Guardiamo Diecidiagosto. E’ il giorno in cui si vedono le stelle cadenti, ma nel rettangolo della terracotta sono fioriti tanti convolvoli rossi. Certo, qualcuno si mette in mostra più degli altri, ma c’è posto per tutti nel museo del prato. Non c’è pericolo che qualcuno schiacci il vicino, lo denigri, lo annulli, come accade invece nel doloroso mondo della vita e nel malevolo ambiente dell’arte, dove la legge dominante è una sola: mors tua vita mea. Perché io esista, mi imponga, mi affermi, tu devi scomparire, possibilmente morire.
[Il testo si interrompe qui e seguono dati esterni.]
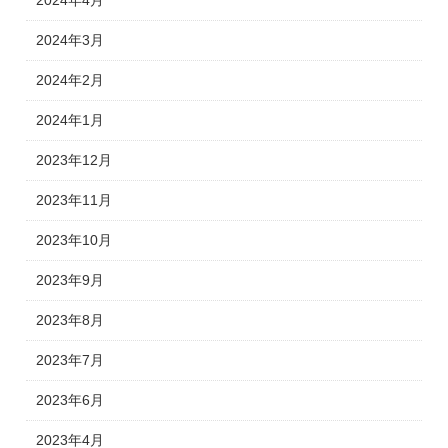
2024年4月
2024年3月
2024年2月
2024年1月
2023年12月
2023年11月
2023年10月
2023年9月
2023年8月
2023年7月
2023年6月
2023年4月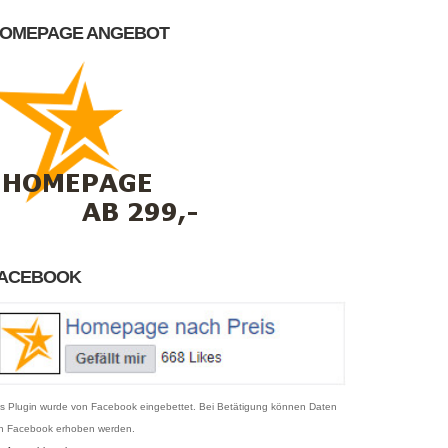
OMEPAGE ANGEBOT
ACEBOOK
s Plugin wurde von Facebook eingebettet. Bei Betätigung können Daten
n Facebook erhoben werden.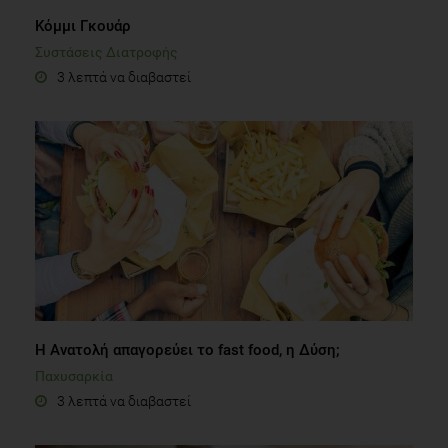
Κόμμι Γκουάρ
Συστάσεις Διατροφής
3 λεπτά να διαβαστεί
Η Ανατολή απαγορεύει το fast food, η Δύση;
Παχυσαρκία
3 λεπτά να διαβαστεί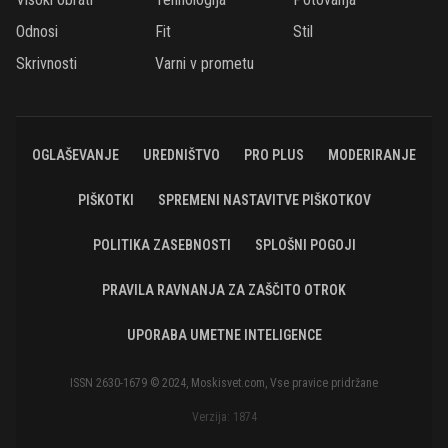
Odnosi
Fit
Stil
Skrivnosti
Varni v prometu
OGLAŠEVANJE
UREDNIŠTVO
PRO PLUS
MODERIRANJE
PIŠKOTKI
SPREMENI NASTAVITVE PIŠKOTKOV
POLITIKA ZASEBNOSTI
SPLOŠNI POGOJI
PRAVILA RAVNANJA ZA ZAŠČITO OTROK
UPORABA UMETNE INTELIGENCE
ISSN 2630-1679 © 2024, Moskisvet.com, Vse pravice pridržane
Verzija: 1874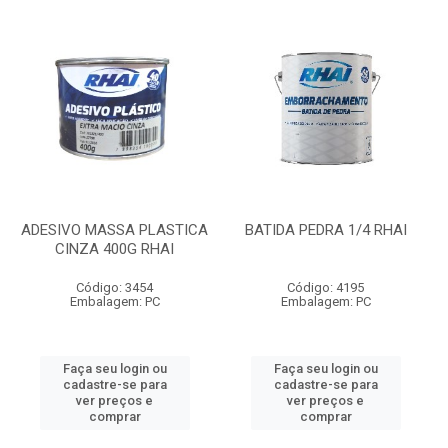
ADESIVO MASSA PLASTICA
BATIDA PEDRA 1/4 RHAI
CINZA 400G RHAI
Código: 3454
Código: 4195
Embalagem: PC
Embalagem: PC
Faça seu login ou
Faça seu login ou
cadastre-se para
cadastre-se para
ver preços e
ver preços e
comprar
comprar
Altrimenti come faccio a essere il primo, il migliore, l’unico?
No, nell’universo di Kazumasa non c’è nessuna ambizione di primato: ci sono solo primi inter pares, come accadeva tra i re-pastori dell’antichità.
Siamo giunti allora a una prima conclusione. Il mondo di Kazumasa si ispira alla natura, ma non è naturalistico. E’ inventato. E’ un universo mentale, in cui erbe e stelle conquistano un’insolita uguaglianza (è così il socialismo reale?) e in cui c’è giustizia finalmente, come si illudeva Renzo Tramaglino.
Sarà per questo che, qui, donne, uomini, scoiattoli, lucciole, comete, farfalle, conchiglie, uccelli rossi, uova di Leda hanno l’aria di vivere felici. Sarà per questo che, qui, anche i calendari ridono.
Nei giardini di Kazumasa il gioco sembra l’attività dominante: una Ragazza gioca coi fiori, a un’altra basta una lambretta fuori moda, anzi fuori tempo. Un soffio di colore muove l’aria, e intanto uomini e cani sono amici, un asino è incoronato a festa, e quando i boccioli si risvegliano un angelo corre a salutarli.
Per costruire questo mondo incantato, dove non esiste il dolore, l’aggressività, la morte (forse solo un po’ di malinconia, ogni tanto: probabilmente rivolta a noi, che viviamo in modi e luoghi tanto diversi), Kazumasa ha trasformato la scultura in pittura. Le sue terrecotte, i suoi fogli di alluminio, i suoi bronzi dipinti hanno la leggerezza della carta. Sono come giochi di origami, senza peso, senza spessore. Quando li tocchi hai paura che si spezzino, tanto sembrano friabili, delicati, vulnerabili, anche se in realtà sono ben più forti di quanto appaiano.
Kazumasa, come tutti gli orientali, conosce la verità sapienziale di Lao-Tze: il debole vince. Non c’è forza se non nella debolezza. Un tifone potrà travolgere una portaerei, non il filo di gomma, che sopravvive anche alla tromba d’aria.
Ecco, lo sapevamo, ci siamo cascati. Abbiamo finito per parlare di Oriente: parola magica e anche piena di significati, che però, applicata genericamente come si usa fare, e come abbiamo fatto anche noi, non vuol dire più niente. Anche perché l’universo di Kazumasa si radica, è vero, in un sentimento di poeticità, di evocazione della natura, di intelligenza della leggerezza tutto orientale, ma poi dialoga con esperienze occidentalissime, da Cragg a Boetti, da De Maria a Salvo.
E non solo. Forse Kazumasa non ha mai sentito parlare di Licini. Eppure ne ha messo in pratica le parole. C’è una poesia di Licini che dice: “Un miracolo/dimmi una cosa che non sia/ un miracolo”.
Anche nella scultura di Kazumasa, o forse dovremmo dire nella sua pittura scolpita; anche nella sua arte, insomma, c’è un continuo senso di miracolo. C’è nelle margherite bianche e azzurre, che sbocciano senza sosta; c’è nei principati dei convolvoli e nelle contee delle pratoline; c’è nel formicaio delle stelle di notte, nella giovane Eva che porta una mela senza peccato, nei gusci delle uova di Pasqua, che non racchiudono la sorpresa, ma sono loro stesse la sorpresa.
Perché i miracoli della bellezza non si trovano nelle cose. Si trovano, quando si trovano, nello sguardo degli artisti.